- [演習用本文]
○ ○ ○ ○ ○ ○ ○

NHK「放送テロ」潜伏する「中国の代理人」の暗躍に警戒せよ
NHK国際放送で中国語担当の外部契約スタッフの中国人が8月19日、生放送のラジオ番組で、「靖国神社での中国人による落書き事件」に関するニュースを読み上げたあと、突然、「釣魚台(ティアオユィタイ・尖閣諸島の中国語名)は古来より中国の領土だ。NHKの歴史修正主義宣伝に抗議する」と中国語で話し、さらに英語で「南京大虐殺を忘れるな。性奴隷だった慰安婦を忘れるな。731部隊を忘れるな」と檄を飛ばし、これが「電波ジャック」だとか「放送テロ」だとして大問題になっている。
このネット時代に、短波放送や中波の第2ラジオ(教育ラジオ)で実際にどれくらいの人が放送を聞いているか分からないが、ことは単に視聴人数だけの問題ではない。NHKの国際放送は、政府から年間36億円の制作費の補助を受け、まさに「国策放送」として海外に日本の立場を伝え、日本政府の政策への理解増進を促すことも大きな目的の一つになっている。
新・旧「放送法」にある「命令」放送と「要請」放送
ところで、かつての「放送法」第33条には、「総務大臣は、NHK に対し、『放送区域、放送事項その他必要な事項』を指定して、国際放送を行うことを命ずることができる」とあり、2006年、当時の菅総務大臣が、ラジオ国際放送で「北朝鮮による日本人拉致問題に特に留意する」という命令を出したことがあった。実は、これが「放送法」制定以来、「命令放送」に対する“最初にして最後の命令”だった。編集の独立自主権を主張するNHKは「国策」とか「命令放送」とかには強い拒否反応を示し、この翌年(2007)には、「国際放送の命令放送制度について、『命ずる』との文言を『要請する』に改め、NHKはこれに応じるよう努めるものとする」(平成19年版 情報通信白書)という言い方に変わった。
そして現在の「放送法」では、その第65条(国際放送の実施の要請等)で「総務大臣は、NHKに対し、放送区域、放送事項(邦人の生命、身体及び財産の保護に係る事項、国の重要な政策に係る事項、国の文化、伝統及び社会経済に係る重要事項その他の国の重要事項に係るものに限る。)その他必要な事項を指定して国際放送又はテレビ国際衛星放送を行うことを要請することができる」とある。つまり、その要請できる「放送事項」は、括弧内にある内容に限定され、何でも要請できるというわけでもない。たとえば、北朝鮮による拉致被害者の家族会や救う会全国協議会なども参加する「特定失踪者問題調査会」(荒木和博代表)は北朝鮮に残る拉致被害者に向けてメッセージを送る「しおかぜ」という短波放送を2005年から現在まで発信している。調査会は、この「しおかぜ」の放送実施主体をNHKに依頼したことがあるが、NHKは拒否したと言われる。「邦人の生命」に関わることでもNHKは簡単には対応しないのである。(ただNHKが海外向け国際放送で使用する「KDDI八俣送信所」(茨城県古河市)の短波送信設備をNHKが使用しない空き時間に「しおかぜ」が使用することで合意している。)

○ ○ ○ ○ ○ ○ ○

- [提供された記録]
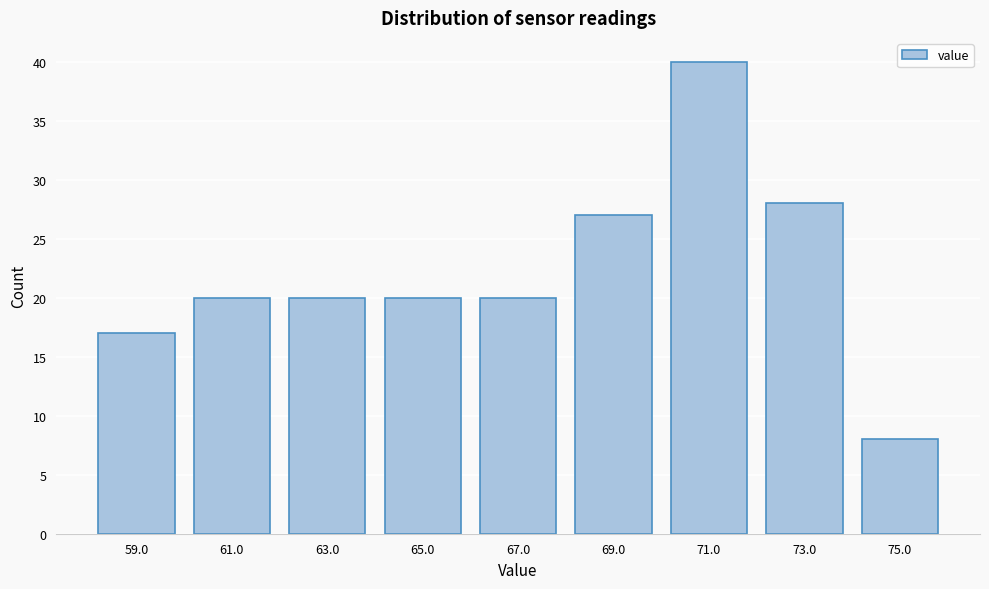

Reading right to left, transcribe all the data shown in this chart.

75.0=8	73.0=28	71.0=40	69.0=27	67.0=20	65.0=20	63.0=20	61.0=20	59.0=17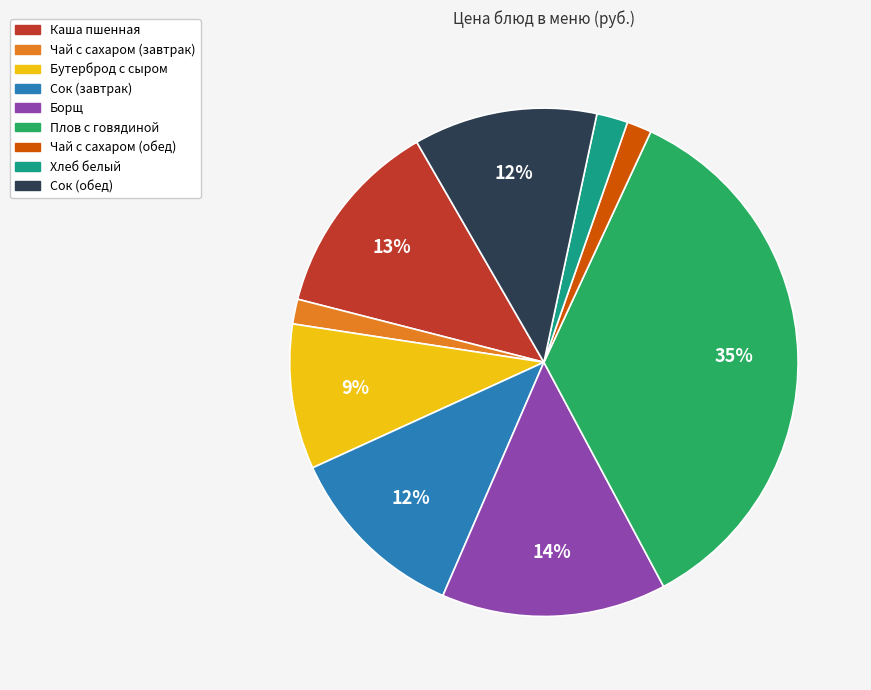

What is the ratio of the value at Сок (обед) to the value at Сок (завтрак)?

1.0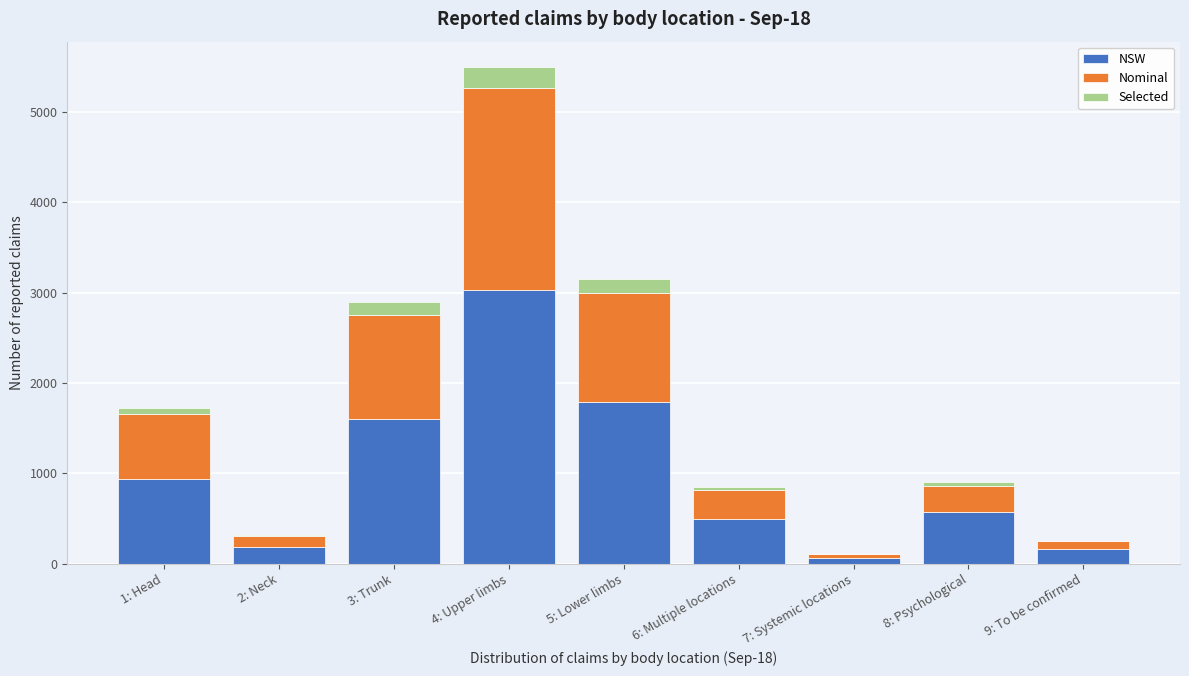

At which category is the sum across all series the highest?

4: Upper limbs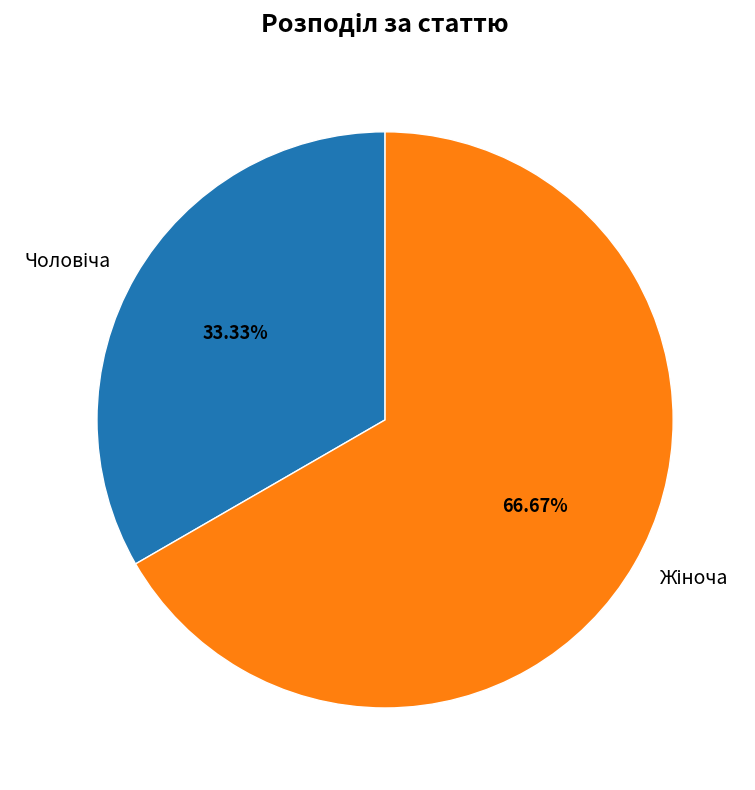

Does any single category account for the majority?

Yes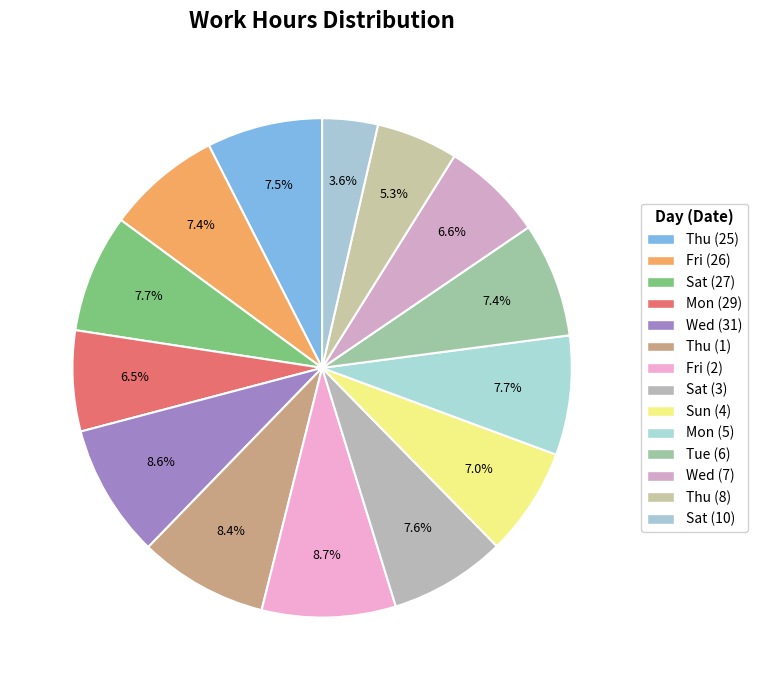

Is there any slice that represents more than half of the pie?

No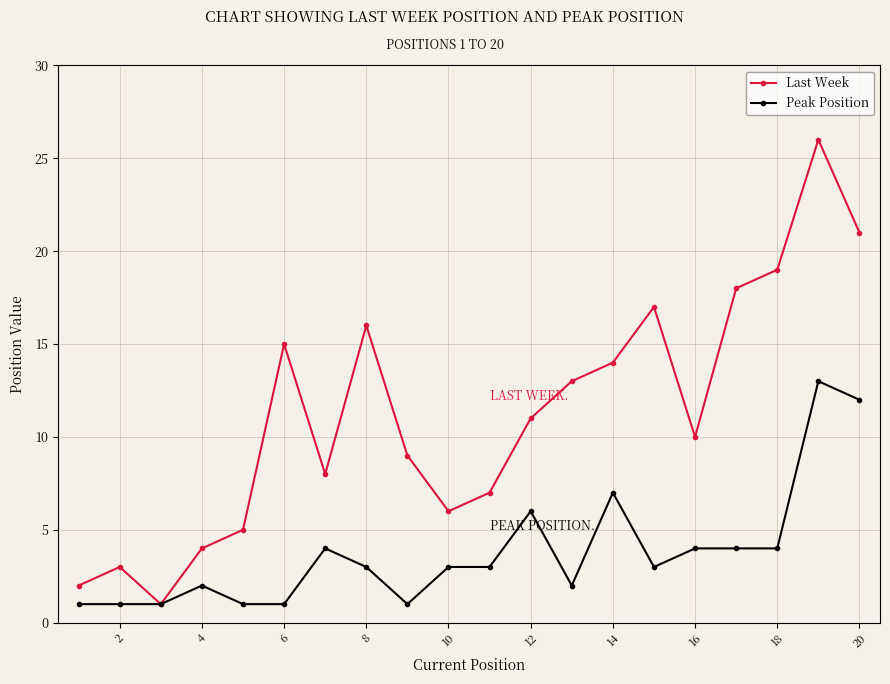

What is the value of the Last Week point at the 12th from the left?

11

○ ○ ○ ○ ○ ○ ○

- [実施課題]
**1)** 本文のうち「そして現在の「放送法」では、」から「用することで合意している。)」までの部分を書き写し、「しおかぜ」を「潮風」に置き換えてください。
**2)** 本文によると、中国人スタッフが英語で「忘れるな」と訴えた対象は何でしょうか。すべて挙げてください。
**3)** 次の各記述が本文の内容と一致するかどうかを「はい」または「いいえ」で答え、判断の根拠となる本文の語句をそのまま引用してください。
(a) NHKの国際放送は、政府から年間36億円の制作費の補助を受けている。
(b) 「しおかぜ」は2010年から発信されている。
(c) NHKが使用しない空き時間に、「しおかぜ」がKDDI八俣送信所の短波送信設備を使用することで合意している。

- [解答]
**1)**
そして現在の「放送法」では、その第65条(国際放送の実施の要請等)で「総務大臣は、NHKに対し、放送区域、放送事項(邦人の生命、身体及び財産の保護に係る事項、国の重要な政策に係る事項、国の文化、伝統及び社会経済に係る重要事項その他の国の重要事項に係るものに限る。)その他必要な事項を指定して国際放送又はテレビ国際衛星放送を行うことを要請することができる」とある。つまり、その要請できる「放送事項」は、括弧内にある内容に限定され、何でも要請できるというわけでもない。たとえば、北朝鮮による拉致被害者の家族会や救う会全国協議会なども参加する「特定失踪者問題調査会」(荒木和博代表)は北朝鮮に残る拉致被害者に向けてメッセージを送る「潮風」という短波放送を2005年から現在まで発信している。調査会は、この「潮風」の放送実施主体をNHKに依頼したことがあるが、NHKは拒否したと言われる。「邦人の生命」に関わることでもNHKは簡単には対応しないのである。(ただNHKが海外向け国際放送で使用する「KDDI八俣送信所」(茨城県古河市)の短波送信設備をNHKが使用しない空き時間に「潮風」が使用することで合意している。)

**2)** 南京大虐殺、性奴隷だった慰安婦、731部隊

**3)**
(a) はい。「政府から年間36億円の制作費の補助を受け」
(b) いいえ。「2005年から現在まで発信している」
(c) はい。「NHKが使用しない空き時間に「しおかぜ」が使用することで合意している」